The drop is documented in the agency’s recently released annual report, which shows there was only a one per cent drop in births in Manitoba between the 2019 and 2020 calendar year.
"This government clearly hasn’t taken this issue seriously, and Manitobans are the ones that are suffering. They can’t apply for permanent residency (or) certain federal government programs, because they can’t get the documents they need to qualify," NDP finance critic Mark Wasyliw said Tuesday at the legislature.
The government says it has ramped up staffing and technology to get the agency back on track.
Yet the NDP noted that Finance Minister Scott Fielding disclosed last Friday that one-third of the budgeted 44 positions at the agency remain unfilled.
That means 30 staff working and 14 "in various stages of the hiring process right now," Fielding told the finance estimates committee, chalking that up to regular staff turnover.
Fielding said it now takes only three months to get a certificate, which he said is far beyond the government’s two-week target, but better than the six-month wait in place just months ago.
In June, the Free Press reported that 13,000 Manitobans were waiting on birth, marriage and death certificates, down from a backlog of 24,864 requests that dated from Aug. 11, 2020 to March 31, 2021.
The Free Press asked the Vital Statistics Agency for updated figures a week ago, but has yet to receive the data.
Fielding told the legislature Tuesday that 99.9 per cent of the backlog had been cleared.
"Our department is doing a great job (and) we want to ensure the wait times are reduced even more," he said.

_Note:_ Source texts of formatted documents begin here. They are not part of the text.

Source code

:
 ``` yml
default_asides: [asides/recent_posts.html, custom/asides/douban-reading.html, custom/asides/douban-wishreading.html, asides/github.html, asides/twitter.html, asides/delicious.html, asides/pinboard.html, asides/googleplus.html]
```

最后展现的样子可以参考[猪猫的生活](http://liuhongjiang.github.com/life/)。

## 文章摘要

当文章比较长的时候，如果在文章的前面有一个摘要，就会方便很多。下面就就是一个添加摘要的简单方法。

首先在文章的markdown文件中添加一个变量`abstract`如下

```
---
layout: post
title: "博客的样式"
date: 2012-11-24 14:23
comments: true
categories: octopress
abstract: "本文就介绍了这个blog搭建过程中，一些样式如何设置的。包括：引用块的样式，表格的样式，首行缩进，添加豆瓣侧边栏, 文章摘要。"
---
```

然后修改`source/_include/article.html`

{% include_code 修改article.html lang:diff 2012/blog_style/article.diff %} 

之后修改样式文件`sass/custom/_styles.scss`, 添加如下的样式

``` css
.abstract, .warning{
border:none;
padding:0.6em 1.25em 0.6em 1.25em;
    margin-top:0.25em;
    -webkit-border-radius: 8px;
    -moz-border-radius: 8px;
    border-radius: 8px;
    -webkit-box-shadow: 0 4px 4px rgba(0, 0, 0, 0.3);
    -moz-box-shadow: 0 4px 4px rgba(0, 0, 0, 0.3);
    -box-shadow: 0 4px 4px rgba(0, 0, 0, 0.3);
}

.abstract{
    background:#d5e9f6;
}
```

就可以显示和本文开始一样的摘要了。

Manitobans have said that the backlog prevents them from accessing benefits, sending a body to relatives abroad and registering to practise Indigenous rights.
The government has said that requests with incomplete information, particularly for documents that were never digitally recorded, have caused part of that backlog, as has having limited in-person staff during the COVID-19 pandemic.

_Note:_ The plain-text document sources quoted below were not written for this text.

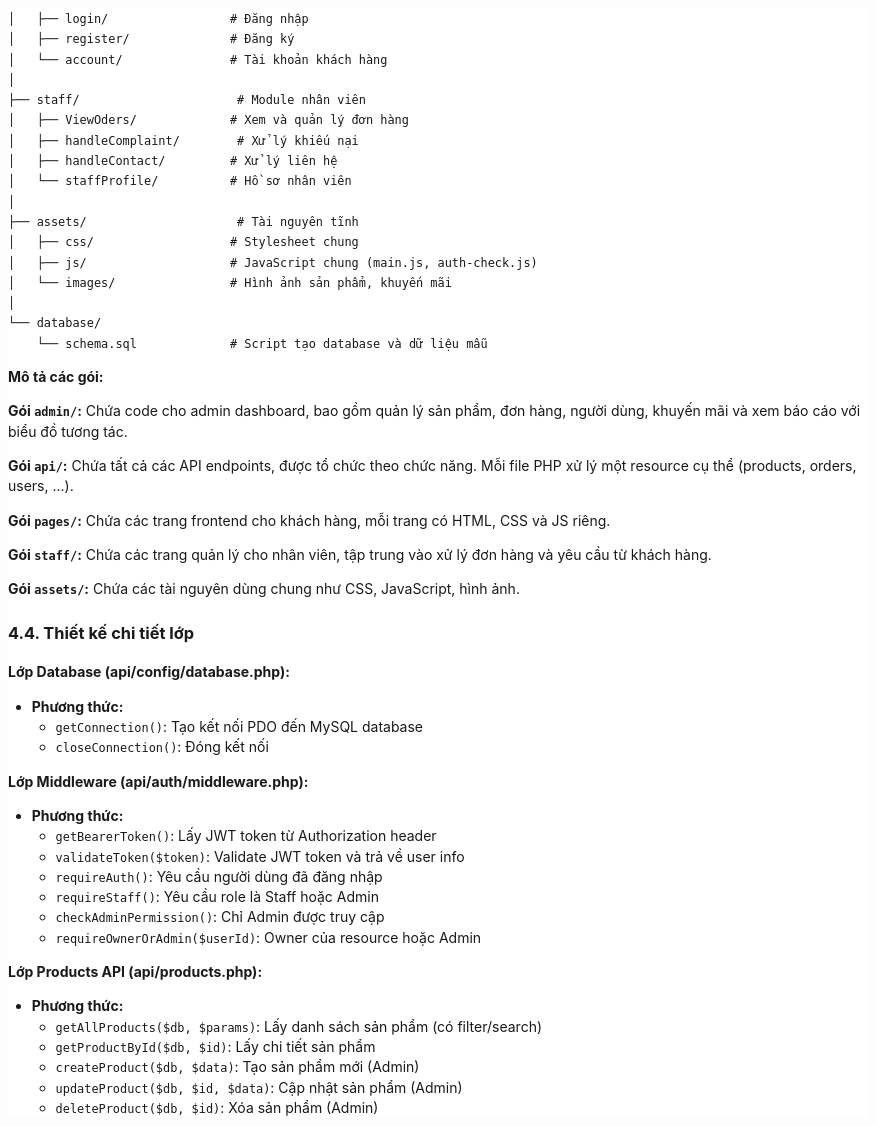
 ```
│   ├── login/                 # Đăng nhập
│   ├── register/              # Đăng ký
│   └── account/               # Tài khoản khách hàng
│
├── staff/                      # Module nhân viên
│   ├── ViewOders/             # Xem và quản lý đơn hàng
│   ├── handleComplaint/        # Xử lý khiếu nại
│   ├── handleContact/         # Xử lý liên hệ
│   └── staffProfile/          # Hồ sơ nhân viên
│
├── assets/                     # Tài nguyên tĩnh
│   ├── css/                   # Stylesheet chung
│   ├── js/                    # JavaScript chung (main.js, auth-check.js)
│   └── images/                # Hình ảnh sản phẩm, khuyến mãi
│
└── database/
    └── schema.sql             # Script tạo database và dữ liệu mẫu
```

**Mô tả các gói:**

**Gói `admin/`:** Chứa code cho admin dashboard, bao gồm quản lý sản phẩm, đơn hàng, người dùng, khuyến mãi và xem báo cáo với biểu đồ tương tác.

**Gói `api/`:** Chứa tất cả các API endpoints, được tổ chức theo chức năng. Mỗi file PHP xử lý một resource cụ thể (products, orders, users, ...).

**Gói `pages/`:** Chứa các trang frontend cho khách hàng, mỗi trang có HTML, CSS và JS riêng.

**Gói `staff/`:** Chứa các trang quản lý cho nhân viên, tập trung vào xử lý đơn hàng và yêu cầu từ khách hàng.

**Gói `assets/`:** Chứa các tài nguyên dùng chung như CSS, JavaScript, hình ảnh.

### 4.4. Thiết kế chi tiết lớp

**Lớp Database (api/config/database.php):**
- **Phương thức:**
  - `getConnection()`: Tạo kết nối PDO đến MySQL database
  - `closeConnection()`: Đóng kết nối

**Lớp Middleware (api/auth/middleware.php):**
- **Phương thức:**
  - `getBearerToken()`: Lấy JWT token từ Authorization header
  - `validateToken($token)`: Validate JWT token và trả về user info
  - `requireAuth()`: Yêu cầu người dùng đã đăng nhập
  - `requireStaff()`: Yêu cầu role là Staff hoặc Admin
  - `checkAdminPermission()`: Chỉ Admin được truy cập
  - `requireOwnerOrAdmin($userId)`: Owner của resource hoặc Admin

**Lớp Products API (api/products.php):**
- **Phương thức:**
  - `getAllProducts($db, $params)`: Lấy danh sách sản phẩm (có filter/search)
  - `getProductById($db, $id)`: Lấy chi tiết sản phẩm
  - `createProduct($db, $data)`: Tạo sản phẩm mới (Admin)
  - `updateProduct($db, $id, $data)`: Cập nhật sản phẩm (Admin)
  - `deleteProduct($db, $id)`: Xóa sản phẩm (Admin)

The agency has worked with unions to boost staffing to help clear the backlog, including by scheduling staff on weekends.
Yet funeral directors, who need death records to ship bodies abroad or help execute wills, said the backlog preceded the pandemic.
The Vital Statistics Agency’s latest annual report also reveals a rise in stillbirths, with 180 recorded in the fiscal year ending in March 2021, a gradual increase from just 135 three years prior. That’s a 33 per cent rise during a period in which births overall slightly dropped in Manitoba.